Overige grieven en vorderingen
5.6.1
Grief VII van [appellant] heeft geen zelfstandige betekenis. Grief VIII is aan te merken als veeggrief en behoeft daarom geen behandeling.
5.6.2
[geïntimeerde] voert in zijn incidenteel appel nog aan dat de kosten van het kadastrale onderzoek dat na tussenarrest II is verricht voor rekening van [appellant] dienen te komen. Het hof volgt hem daarin niet. De kosten zijn gemaakt in het belang van beide partijen. Waarom deze alsnog als schade door [appellant] moeten worden voldaan, is door [geïntimeerde] niet toegelicht.
5.6.3
[geïntimeerde] heeft geen belang bij de in hoger beroep onder A door hem gevorderde verklaring voor recht omtrent de kadastrale grens. Tussen partijen is de ligging van de kadastrale grens immers niet in geschil. Over zijn vordering onder B betreffende de overbouw is in het voorgaande al beslist. [geïntimeerde] heeft niet toegelicht waarom hem een gebruiksvergoeding ter zake van de overbouw van de muur van [appellant] toe zou komen. Zijn vordering onder C is daarom niet toewijsbaar.

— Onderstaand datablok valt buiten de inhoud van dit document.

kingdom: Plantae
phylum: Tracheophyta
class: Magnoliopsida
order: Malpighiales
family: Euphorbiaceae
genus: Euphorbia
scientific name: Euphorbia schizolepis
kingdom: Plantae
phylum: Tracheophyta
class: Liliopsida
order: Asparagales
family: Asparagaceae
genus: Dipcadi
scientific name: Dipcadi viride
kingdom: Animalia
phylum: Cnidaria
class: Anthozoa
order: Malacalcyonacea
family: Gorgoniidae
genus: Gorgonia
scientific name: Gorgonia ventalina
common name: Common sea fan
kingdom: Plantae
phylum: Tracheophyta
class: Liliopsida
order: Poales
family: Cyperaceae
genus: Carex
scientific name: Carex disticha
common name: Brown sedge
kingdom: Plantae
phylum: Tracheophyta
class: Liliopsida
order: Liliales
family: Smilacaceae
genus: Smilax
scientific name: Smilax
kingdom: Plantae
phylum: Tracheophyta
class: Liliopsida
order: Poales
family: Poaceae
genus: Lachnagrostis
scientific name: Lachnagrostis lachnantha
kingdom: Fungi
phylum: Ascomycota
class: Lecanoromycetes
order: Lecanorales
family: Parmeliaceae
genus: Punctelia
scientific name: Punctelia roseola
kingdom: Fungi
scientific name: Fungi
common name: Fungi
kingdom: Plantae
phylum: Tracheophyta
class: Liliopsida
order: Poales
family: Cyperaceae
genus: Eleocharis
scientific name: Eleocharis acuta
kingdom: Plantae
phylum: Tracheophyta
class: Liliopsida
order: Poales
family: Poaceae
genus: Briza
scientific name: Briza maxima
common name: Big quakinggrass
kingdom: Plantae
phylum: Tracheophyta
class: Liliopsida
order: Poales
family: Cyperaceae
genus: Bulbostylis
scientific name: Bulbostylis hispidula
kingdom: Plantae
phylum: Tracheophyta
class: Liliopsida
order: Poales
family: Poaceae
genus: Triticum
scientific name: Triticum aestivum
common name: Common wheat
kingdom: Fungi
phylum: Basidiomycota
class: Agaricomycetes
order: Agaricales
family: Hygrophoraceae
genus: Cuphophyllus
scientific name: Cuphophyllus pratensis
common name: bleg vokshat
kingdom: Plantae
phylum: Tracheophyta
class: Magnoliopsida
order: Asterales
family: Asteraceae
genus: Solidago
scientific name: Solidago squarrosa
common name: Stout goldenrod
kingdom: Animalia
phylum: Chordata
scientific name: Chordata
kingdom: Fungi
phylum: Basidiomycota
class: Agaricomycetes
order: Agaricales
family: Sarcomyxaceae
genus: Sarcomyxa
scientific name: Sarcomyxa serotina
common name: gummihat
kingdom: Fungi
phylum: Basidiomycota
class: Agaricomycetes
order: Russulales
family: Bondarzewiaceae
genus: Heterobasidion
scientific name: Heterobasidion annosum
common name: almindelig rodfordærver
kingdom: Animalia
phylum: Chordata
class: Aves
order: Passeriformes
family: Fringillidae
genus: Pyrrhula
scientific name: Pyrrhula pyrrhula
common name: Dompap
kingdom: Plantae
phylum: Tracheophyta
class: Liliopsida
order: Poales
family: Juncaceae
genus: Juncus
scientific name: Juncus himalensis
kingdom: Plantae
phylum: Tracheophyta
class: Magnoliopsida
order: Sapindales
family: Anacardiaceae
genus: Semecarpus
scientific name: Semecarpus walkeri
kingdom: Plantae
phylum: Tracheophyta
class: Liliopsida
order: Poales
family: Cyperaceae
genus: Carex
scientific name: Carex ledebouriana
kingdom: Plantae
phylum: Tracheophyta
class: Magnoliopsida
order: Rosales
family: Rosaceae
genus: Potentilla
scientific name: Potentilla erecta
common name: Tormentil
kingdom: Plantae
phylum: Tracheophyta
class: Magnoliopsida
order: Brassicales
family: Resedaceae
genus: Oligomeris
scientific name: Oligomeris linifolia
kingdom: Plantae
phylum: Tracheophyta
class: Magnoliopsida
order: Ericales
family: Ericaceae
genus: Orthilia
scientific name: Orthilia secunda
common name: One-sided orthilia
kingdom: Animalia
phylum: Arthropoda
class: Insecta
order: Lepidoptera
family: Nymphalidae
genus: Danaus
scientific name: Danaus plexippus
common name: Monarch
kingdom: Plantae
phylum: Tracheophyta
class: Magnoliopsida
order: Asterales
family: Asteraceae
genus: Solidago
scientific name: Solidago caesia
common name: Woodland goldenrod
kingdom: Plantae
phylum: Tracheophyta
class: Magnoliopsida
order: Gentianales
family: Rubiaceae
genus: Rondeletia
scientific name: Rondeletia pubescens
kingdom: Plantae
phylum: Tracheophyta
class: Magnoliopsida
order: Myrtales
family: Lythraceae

De vordering betreffende het gezamenlijk onderhoud van de dakgoot onder D is door hem evenmin toegelicht zodat ook deze niet toewijsbaar is.
Slotsom
5.7.1
Partijen hebben geen concrete feiten te bewijzen aangeboden die, indien bewezen, tot andere beslissingen zouden leiden.
5.7.2
De grief van [geïntimeerde] betreffende de verjaring slaagt. De grieven van [appellant] en de overige grieven van [geïntimeerde] treffen geen doel. Het slagen van de grief van [geïntimeerde] leidt niet tot een ander dictum zodat het vonnis waarvan beroep zal worden bekrachtigd. Het hof ziet geen aanleiding anders te beslissen over de kosten van de eerste aanleg dan de rechtbank heeft gedaan. [appellant] is in het principaal hoger beroep in het ongelijk gesteld en zal daarom worden veroordeeld in de proceskosten daarvan. De kosten van het incidenteel appel zullen worden gecompenseerd nu partijen daarin over en weer in het ongelijk zijn gesteld. Het hof stelt de kosten van het principaal appel als volgt vast:
- griffierecht € 338,-
- salaris advocaat
€ 2.428,-(tarief II, 2 punten)
Totaal € 2.766,-

6.Beslissing

Het hof:
bekrachtigt het vonnis waarvan beroep;
veroordeelt [appellant] in de kosten van het geding in principaal hoger beroep, tot op heden aan de zijde van [geïntimeerde] vastgesteld op € 2.766,-;
compenseert de kosten van het incidenteel hoger beroep;
wijst af het meer of anders gevorderde;
verklaart de proceskostenveroordeling uitvoerbaar bij voorraad.
Dit arrest is gewezen door mrs. D. Kingma, L.A.J. Dun en E. de Greeve en door de rolraadsheer in het openbaar uitgesproken op 24 september 2024.